两人的影子被拉长,纠缠在了一起,分外亲昵。
雨歇默然片刻,转身离开。
这种时候,她无论如何都不该打搅师傅。师傅成亲的心情,不应该被这种事情给破坏!
在月夜里驾云狂奔,雨歇有种茫然无措的感觉,好像是失去了方向的无头苍蝇,完全不知道前路该怎么办。
等终于停下,面前却是紫竹林。
雨歇也不知自己是抱着什么样的心态,便进去了。菩提子在身,紫竹林的障碍对她无用,她走得很是轻松……比在花落轩还要轻松。
她原本并没有想到自己会见到金蝉子……因为她并不确定金蝉子究竟在不在紫竹林里。毕竟,当初出了那样的事情,他有极大的可能是还没有回来的。
可他却是在的。
她推门进去的时候,恰好看到他的裸露在外的肩膀——他在穿衣,乌发还有些潮湿,便随意披在了肩上,并未束起,似乎是刚刚沐浴过。看到雨歇,他愣了一愣,将那件穿到一半的里衣披上,唇角勾起一抹笑意,脸色却奇异地苍白,带着两分病弱的感觉:“你来了。”
“怎么不等我?这两日,我便准备去接你回来。”
雨歇是头一回见到他这么衣衫不整的模样,
雨歇局促不安地绞着衣角:“我……”
“怎么了?”
“金蝉子,我……我想求你帮个忙。”
金蝉子的眼眸微微闪了一闪,很快便恢复了平静无澜:“你说。”
她再傻再迟钝,也知道自己正在做一件很过分的事情……但是她好像没有更好的选择了。如果是金蝉子的话,他这么厉害,一定是能够保住师傅的性命的吧?

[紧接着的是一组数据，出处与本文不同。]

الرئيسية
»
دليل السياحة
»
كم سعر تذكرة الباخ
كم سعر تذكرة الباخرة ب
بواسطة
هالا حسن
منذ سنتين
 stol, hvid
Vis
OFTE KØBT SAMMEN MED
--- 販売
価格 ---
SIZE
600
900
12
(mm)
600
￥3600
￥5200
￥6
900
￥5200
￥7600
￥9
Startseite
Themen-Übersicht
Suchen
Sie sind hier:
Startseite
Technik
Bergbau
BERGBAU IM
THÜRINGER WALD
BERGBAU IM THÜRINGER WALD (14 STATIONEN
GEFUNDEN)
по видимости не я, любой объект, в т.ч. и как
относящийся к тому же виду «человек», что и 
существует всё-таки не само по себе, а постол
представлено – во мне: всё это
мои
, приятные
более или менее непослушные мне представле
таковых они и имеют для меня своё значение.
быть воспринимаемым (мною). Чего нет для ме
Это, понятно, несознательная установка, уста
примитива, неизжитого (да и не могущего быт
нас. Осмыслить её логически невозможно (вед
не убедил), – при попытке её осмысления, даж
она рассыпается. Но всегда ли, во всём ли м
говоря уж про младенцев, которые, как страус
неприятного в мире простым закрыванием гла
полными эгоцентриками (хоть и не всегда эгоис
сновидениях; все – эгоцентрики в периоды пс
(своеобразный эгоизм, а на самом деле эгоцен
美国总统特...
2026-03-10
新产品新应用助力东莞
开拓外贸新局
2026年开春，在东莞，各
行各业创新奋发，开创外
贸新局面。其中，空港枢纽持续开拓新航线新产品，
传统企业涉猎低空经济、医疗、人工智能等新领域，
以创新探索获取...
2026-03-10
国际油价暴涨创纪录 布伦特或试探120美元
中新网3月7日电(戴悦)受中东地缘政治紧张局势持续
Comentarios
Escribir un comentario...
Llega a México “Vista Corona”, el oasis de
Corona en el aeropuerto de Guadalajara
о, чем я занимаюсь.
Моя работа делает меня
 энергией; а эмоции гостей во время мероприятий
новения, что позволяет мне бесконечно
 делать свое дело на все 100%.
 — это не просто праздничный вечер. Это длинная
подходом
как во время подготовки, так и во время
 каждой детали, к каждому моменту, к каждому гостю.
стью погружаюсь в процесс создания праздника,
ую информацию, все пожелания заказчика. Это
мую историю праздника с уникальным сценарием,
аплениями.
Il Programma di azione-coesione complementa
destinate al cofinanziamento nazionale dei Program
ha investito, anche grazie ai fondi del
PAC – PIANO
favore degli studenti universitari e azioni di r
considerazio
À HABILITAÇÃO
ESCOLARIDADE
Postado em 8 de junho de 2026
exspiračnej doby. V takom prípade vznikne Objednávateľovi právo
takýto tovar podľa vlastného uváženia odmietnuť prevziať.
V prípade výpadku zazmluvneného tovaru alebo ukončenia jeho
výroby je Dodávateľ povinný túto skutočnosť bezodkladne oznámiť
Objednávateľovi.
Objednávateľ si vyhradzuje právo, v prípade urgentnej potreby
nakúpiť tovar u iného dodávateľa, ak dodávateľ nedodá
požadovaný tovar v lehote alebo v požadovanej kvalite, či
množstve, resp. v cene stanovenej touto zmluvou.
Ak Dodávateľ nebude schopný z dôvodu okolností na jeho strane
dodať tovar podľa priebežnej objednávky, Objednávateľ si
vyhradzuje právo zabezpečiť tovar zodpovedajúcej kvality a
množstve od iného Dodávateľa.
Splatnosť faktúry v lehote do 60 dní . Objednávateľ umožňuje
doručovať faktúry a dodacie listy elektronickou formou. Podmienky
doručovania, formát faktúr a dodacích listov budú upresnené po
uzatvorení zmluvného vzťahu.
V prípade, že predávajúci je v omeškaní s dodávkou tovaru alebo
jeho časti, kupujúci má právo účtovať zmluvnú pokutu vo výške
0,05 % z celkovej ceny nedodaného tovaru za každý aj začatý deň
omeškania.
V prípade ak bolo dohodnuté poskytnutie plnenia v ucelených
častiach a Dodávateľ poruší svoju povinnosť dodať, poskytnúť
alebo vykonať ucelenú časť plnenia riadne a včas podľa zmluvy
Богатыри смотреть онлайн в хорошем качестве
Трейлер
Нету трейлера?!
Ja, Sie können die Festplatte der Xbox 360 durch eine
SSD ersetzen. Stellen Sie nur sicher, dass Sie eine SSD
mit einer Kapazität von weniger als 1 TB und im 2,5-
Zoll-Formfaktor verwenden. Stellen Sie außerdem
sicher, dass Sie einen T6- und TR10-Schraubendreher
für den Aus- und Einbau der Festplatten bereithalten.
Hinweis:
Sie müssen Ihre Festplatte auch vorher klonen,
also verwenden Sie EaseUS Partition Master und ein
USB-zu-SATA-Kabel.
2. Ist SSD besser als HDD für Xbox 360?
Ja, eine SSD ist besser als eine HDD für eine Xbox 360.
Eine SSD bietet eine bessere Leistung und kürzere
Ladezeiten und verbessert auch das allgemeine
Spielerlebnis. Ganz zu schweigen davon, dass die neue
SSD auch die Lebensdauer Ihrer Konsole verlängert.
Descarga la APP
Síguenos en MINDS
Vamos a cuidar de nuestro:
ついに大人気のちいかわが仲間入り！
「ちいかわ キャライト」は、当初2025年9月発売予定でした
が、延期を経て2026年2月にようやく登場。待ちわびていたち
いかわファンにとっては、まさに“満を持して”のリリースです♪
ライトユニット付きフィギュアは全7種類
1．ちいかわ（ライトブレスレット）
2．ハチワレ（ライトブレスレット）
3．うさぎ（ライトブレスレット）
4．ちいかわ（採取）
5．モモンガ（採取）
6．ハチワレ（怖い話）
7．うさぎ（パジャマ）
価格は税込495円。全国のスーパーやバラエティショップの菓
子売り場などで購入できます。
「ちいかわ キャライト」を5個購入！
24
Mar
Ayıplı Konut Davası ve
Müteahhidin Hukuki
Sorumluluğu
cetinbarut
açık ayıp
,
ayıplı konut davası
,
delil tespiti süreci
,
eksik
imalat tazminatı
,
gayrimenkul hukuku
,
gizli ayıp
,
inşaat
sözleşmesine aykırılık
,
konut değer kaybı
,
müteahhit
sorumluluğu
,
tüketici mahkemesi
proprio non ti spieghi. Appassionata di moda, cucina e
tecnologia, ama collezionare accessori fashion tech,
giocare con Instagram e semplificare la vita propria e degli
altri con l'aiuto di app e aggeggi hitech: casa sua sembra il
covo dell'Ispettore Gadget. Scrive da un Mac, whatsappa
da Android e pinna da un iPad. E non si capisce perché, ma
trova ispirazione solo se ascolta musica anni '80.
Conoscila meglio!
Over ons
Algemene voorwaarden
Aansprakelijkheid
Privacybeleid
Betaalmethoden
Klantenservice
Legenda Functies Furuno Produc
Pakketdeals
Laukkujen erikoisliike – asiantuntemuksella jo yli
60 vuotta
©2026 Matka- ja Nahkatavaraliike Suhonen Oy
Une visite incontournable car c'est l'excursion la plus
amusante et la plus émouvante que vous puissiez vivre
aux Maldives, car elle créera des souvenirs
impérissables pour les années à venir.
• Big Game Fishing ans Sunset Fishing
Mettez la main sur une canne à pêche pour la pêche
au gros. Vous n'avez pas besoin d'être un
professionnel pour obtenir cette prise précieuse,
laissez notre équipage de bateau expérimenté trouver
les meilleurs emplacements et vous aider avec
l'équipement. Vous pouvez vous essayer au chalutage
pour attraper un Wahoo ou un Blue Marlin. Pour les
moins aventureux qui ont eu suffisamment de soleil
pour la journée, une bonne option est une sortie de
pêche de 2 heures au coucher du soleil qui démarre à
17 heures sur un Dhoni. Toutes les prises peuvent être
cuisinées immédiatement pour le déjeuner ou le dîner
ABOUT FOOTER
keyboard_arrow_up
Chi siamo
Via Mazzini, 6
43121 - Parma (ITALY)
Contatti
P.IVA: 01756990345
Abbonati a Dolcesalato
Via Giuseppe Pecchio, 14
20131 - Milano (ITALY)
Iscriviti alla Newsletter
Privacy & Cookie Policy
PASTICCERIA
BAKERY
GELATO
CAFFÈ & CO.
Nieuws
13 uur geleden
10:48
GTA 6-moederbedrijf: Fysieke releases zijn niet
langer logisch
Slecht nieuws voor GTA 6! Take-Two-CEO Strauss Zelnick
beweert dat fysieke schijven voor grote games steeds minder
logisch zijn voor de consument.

“我在辨天机里看到师傅成亲那日,魔界会突袭……师傅会死。金蝉子,你能不能帮我救救师傅?”
“这便是你要说的事情?”
金蝉子的声音可以称得上是冷冽了,原本和煦的感觉一下子消散开去,再也抓不住。
“你就这般上心于他?”
“他是我的师傅!”
“师傅?”金蝉子的眸子里一片死寂,“你想我救他?即便我可能为此付出代价,你也在所不惜?”
“我……”代价么?雨歇一怔,司命似乎曾经说过,改命需要付出代价……变数越大,代价越大。若是逆天,那代价便不是一般人能够承担得起的。“我不知道……”
“我答应你。”
“什么?”雨歇怀疑自己听错了。
“我答应你。”金蝉子的眸子像是能把所有的光芒都吸进去,黑得深不见底,“不过,我有一个条件。”
“什么条件?”明明已经打算放弃的事情突然峰回路转,无论如何都会惊喜的吧……虽然,她隐隐觉得不安。
金蝉子闭了闭眸子……果然。
“以你一生,换他一命。”金蝉子的声音冷冽得让人发抖,“我只问你,你答不答应?”
一生这个字眼,实在是太沉重。
雨歇觉得诧异,在她的认知里,金蝉子是一个极其高傲的人……这样的人根本不需要向别人低头,也根本不会这样践踏自己的自尊。
可他如今却这么做了。
雨歇呆呆地往后退了两步,心里有着说不出的感觉,堵得难受。
“雨歇,你可信,便是你寻遍六界,也未必能寻出一个可救他之人。”他平静地看着她下意识的抗拒,平静地阐述事实,“何况……”他说,神态凉薄,“战期将近。”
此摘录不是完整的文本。